I am bringing the 1689 Bap. Confession of faith and probably some children's catechisms.

These pastors need easily understandable stepwise instruction in our faith.

Please link to any good resources that fit the criteria I have outlined - this is a great opportunity to edify the saints!


----------



## Kevin (Nov 1, 2006)

What churches will you be working with in Uganda?

The PCU is well served by Westminster Theological College & the Rev Emma Kiwanuka.

Dr Krabendam makes regular trips there to teach and as well O.Palmer Robertson is still at Africa Bible College I believe.

Also the ARP world witness mission sends Rev Whytock PhD to teach as part of the MT3 team.

Not to say they don't need help, they do but the Presbyterian chuch in Uganda is making a real effort with some notable success.


----------



## panta dokimazete (Nov 1, 2006)

Well, I am going to be on an island off Lake Victoria - traveling from Entebbe.

Working through the SBC IMB group.


----------



## turmeric (Nov 1, 2006)

Maybe you will meet Julius Twongyeirwe there. He is a Baptist with definite reformed theology who is involved with SIM right now helping pastors access the new Africa Bible Commentary. His group is called Proclamation Task and has a mailing address here in Portland, OR.


----------



## nicnap (Nov 2, 2006)

Brother, 

I was in Uganda for the month of May. I will be praying for your trip. There are many good churches there in Uganda, and yes, the pastors need our support. It will break your heart at how little our brother's have, and yet how content they are...very convicting. I hope all goes well for you. (If you are up in Mbale, look up Phil Proctor; he's an OPC missionary there. He has a great wife and family.)

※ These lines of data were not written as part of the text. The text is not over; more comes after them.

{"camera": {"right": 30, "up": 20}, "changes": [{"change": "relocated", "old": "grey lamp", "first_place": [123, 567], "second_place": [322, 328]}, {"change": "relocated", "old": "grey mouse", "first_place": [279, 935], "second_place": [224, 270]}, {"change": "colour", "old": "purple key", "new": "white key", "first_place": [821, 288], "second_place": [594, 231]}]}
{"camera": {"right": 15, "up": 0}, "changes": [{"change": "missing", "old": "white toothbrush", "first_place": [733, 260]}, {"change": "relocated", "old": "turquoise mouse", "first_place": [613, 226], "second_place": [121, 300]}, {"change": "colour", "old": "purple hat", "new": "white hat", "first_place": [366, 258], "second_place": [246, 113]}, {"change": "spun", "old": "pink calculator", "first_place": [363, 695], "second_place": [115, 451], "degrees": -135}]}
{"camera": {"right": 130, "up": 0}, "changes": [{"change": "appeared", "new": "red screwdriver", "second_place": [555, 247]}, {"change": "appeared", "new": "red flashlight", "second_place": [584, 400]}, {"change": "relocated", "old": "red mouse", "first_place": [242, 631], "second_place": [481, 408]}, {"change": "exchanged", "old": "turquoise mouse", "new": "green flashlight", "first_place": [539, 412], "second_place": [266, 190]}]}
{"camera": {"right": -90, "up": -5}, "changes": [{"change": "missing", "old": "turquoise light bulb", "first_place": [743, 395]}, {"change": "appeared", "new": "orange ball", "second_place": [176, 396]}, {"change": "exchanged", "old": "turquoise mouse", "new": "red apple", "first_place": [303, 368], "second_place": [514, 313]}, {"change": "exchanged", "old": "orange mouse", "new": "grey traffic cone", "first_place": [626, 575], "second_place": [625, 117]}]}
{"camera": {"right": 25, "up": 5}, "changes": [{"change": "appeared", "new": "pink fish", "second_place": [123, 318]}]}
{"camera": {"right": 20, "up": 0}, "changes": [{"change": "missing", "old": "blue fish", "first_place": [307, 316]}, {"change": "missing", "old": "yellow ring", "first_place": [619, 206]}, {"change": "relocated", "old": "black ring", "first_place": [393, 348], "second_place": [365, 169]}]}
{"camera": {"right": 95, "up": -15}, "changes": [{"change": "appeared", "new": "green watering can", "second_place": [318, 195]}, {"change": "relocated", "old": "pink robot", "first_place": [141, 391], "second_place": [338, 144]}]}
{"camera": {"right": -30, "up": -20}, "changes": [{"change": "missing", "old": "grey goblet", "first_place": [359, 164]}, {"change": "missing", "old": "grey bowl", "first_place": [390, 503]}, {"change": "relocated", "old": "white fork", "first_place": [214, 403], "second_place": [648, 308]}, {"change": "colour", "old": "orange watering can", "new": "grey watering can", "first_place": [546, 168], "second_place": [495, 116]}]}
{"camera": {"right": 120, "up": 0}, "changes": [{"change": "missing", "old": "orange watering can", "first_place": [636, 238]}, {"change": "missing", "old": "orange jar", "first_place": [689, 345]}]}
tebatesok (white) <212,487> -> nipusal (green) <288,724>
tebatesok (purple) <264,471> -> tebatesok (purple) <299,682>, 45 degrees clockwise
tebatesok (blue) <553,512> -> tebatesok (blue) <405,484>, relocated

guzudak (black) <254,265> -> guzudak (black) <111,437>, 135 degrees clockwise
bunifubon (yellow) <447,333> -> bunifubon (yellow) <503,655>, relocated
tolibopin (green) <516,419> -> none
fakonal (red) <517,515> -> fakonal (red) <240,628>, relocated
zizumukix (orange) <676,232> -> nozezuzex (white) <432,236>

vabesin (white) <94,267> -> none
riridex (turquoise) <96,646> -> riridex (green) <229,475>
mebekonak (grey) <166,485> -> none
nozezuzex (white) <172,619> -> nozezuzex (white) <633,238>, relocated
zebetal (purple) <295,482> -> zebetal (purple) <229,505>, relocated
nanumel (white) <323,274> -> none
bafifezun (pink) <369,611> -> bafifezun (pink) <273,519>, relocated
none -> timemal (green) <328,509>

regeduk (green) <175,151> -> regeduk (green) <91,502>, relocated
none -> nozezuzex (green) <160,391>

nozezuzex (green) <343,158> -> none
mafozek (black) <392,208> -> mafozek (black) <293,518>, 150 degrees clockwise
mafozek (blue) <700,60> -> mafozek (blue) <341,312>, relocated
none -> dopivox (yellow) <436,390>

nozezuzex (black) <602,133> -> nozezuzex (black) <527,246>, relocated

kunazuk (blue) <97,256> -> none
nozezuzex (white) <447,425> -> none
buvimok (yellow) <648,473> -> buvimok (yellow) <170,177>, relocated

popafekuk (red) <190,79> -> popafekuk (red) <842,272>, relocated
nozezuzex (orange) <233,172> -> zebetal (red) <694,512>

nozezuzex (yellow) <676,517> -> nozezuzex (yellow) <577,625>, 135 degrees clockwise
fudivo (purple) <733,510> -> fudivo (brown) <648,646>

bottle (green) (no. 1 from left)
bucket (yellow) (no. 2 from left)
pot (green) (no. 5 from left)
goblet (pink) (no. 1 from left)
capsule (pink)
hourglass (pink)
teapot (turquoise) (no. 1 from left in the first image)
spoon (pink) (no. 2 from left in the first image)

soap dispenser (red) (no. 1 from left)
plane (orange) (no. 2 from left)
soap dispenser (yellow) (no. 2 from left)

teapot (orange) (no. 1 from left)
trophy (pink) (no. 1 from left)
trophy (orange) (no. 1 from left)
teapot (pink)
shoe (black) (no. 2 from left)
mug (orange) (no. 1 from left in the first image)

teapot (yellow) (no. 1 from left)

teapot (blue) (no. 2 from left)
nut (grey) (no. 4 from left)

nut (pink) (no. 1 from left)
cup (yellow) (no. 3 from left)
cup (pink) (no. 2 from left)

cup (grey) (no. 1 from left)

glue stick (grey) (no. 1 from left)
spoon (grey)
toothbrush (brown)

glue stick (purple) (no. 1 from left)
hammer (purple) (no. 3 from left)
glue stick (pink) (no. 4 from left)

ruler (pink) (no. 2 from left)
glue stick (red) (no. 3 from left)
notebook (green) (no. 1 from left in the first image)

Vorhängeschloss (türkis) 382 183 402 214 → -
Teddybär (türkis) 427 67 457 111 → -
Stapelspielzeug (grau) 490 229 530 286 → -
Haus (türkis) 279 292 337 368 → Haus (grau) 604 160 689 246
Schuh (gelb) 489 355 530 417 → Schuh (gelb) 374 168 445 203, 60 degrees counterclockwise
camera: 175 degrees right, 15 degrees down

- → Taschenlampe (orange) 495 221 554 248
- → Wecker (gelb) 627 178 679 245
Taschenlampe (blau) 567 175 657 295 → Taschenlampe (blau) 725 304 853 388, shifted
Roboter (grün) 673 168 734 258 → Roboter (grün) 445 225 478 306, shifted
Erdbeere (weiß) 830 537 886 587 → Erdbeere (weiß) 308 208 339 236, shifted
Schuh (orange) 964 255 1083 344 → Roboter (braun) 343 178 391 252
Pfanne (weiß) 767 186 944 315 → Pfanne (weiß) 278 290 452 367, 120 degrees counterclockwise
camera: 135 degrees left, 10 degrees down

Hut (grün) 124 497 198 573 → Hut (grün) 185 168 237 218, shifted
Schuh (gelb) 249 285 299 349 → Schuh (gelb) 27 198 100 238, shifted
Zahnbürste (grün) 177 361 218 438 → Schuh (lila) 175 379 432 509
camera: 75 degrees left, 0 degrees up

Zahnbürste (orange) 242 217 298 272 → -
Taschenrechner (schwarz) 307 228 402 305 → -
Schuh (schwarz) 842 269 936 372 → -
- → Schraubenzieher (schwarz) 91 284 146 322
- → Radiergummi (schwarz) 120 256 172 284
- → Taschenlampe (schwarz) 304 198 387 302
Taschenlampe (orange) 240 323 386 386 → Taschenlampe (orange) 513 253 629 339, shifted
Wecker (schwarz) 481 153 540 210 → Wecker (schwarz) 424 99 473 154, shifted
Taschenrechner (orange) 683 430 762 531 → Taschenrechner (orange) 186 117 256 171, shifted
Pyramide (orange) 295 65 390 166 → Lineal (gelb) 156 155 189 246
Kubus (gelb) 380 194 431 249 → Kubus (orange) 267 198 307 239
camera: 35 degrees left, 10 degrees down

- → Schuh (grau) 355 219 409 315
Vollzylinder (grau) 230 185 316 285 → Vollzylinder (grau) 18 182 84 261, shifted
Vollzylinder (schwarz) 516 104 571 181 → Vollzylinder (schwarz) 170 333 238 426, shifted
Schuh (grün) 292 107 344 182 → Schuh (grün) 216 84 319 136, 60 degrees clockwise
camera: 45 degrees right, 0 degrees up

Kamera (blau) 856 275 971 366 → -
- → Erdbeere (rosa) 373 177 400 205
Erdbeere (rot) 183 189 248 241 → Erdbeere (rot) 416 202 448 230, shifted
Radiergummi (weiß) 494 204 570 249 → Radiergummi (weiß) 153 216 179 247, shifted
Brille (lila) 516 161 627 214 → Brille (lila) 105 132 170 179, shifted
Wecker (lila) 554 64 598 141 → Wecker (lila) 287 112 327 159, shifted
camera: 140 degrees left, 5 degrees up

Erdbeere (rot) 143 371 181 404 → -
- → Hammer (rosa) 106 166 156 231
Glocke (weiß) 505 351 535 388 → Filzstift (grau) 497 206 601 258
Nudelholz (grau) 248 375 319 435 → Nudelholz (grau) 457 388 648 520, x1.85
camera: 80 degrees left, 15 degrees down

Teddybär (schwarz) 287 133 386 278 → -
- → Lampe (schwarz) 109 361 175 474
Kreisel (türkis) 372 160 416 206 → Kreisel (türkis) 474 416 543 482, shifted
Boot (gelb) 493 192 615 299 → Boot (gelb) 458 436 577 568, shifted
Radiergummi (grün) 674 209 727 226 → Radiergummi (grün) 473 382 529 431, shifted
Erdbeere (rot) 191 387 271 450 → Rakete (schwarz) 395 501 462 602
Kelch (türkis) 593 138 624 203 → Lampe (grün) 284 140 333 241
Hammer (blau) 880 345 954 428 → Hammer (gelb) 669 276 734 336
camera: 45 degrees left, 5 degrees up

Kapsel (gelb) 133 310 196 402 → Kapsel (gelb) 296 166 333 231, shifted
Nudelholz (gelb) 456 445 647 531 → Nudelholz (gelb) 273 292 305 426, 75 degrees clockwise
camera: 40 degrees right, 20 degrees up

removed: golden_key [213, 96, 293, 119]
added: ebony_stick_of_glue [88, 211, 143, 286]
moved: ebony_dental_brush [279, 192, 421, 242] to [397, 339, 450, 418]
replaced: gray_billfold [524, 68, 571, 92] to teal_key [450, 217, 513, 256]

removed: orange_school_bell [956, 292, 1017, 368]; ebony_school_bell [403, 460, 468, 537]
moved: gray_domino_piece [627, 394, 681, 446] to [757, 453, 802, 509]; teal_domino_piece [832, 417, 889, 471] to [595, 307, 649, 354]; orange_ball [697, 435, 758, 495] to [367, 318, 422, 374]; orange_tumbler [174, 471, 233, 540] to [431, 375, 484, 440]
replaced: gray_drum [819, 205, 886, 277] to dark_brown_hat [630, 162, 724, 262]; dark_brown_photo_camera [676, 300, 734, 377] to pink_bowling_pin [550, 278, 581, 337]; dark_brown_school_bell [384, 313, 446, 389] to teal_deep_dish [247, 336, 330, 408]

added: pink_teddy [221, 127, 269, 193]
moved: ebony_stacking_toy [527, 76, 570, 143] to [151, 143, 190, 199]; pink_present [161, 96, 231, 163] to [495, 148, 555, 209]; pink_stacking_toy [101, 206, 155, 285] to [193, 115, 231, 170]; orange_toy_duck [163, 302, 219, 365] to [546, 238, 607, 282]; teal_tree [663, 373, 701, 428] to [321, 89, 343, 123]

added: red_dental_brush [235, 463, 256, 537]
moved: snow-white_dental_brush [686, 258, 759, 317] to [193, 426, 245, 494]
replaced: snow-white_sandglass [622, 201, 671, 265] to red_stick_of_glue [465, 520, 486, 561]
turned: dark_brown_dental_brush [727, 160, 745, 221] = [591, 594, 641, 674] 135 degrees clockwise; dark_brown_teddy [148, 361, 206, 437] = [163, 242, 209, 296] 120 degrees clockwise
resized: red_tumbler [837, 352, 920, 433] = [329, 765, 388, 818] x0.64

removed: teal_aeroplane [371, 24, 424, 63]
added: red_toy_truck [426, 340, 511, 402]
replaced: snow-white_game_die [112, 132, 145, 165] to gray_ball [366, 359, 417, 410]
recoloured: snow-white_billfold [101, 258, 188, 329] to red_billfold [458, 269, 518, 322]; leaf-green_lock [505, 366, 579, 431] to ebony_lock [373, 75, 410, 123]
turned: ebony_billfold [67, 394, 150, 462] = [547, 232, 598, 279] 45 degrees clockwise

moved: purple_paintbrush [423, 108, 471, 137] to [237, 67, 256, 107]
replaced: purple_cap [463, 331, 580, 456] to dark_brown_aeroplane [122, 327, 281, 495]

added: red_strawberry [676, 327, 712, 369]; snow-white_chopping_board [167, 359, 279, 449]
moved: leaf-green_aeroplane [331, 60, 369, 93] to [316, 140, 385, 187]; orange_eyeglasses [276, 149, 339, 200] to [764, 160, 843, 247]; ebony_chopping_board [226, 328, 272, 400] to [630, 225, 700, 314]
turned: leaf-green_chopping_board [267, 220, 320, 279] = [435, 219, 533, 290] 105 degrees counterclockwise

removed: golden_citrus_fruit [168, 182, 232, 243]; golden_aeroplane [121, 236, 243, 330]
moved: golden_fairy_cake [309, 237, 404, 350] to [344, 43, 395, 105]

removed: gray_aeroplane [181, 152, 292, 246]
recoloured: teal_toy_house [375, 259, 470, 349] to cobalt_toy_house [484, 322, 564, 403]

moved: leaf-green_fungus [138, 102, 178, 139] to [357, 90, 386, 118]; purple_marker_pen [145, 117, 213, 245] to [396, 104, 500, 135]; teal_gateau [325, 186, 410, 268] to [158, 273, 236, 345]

Oh, well, just wanted to chime in.


----------



## Kevin (Nov 2, 2006)

nicnap said:


> Brother,
> 
> I was in Uganda for the month of May. I will be praying for your trip. There are many good churches there in Uganda, and yes, the pastors need our support. It will break your heart at how little our brother's have, and yet how content they are...very convicting. I hope all goes well for you. (If you are up in Mbale, look up Phil Proctor; he's an OPC missionary there. He has a great wife and family.)
> 
> Oh, well, just wanted to chime in.



Small world Nic, I know Phil as well from my days in Chattanooga. He grew up on the mission field (Israel) with my wifes cousins. Their folks were Bible Pres missionarys there.


----------



## nicnap (Nov 2, 2006)

Even smaller world...I went with Dr. K to Uganda. He knew me from the OPC, so he allowed me to go and meet up with Phil.


----------



## Kevin (Nov 2, 2006)

OK one more round.

Dr K is in PEI (about an hour away) teaching a modular course on James this week I had hoped to go but couldn't get time off work this week.


----------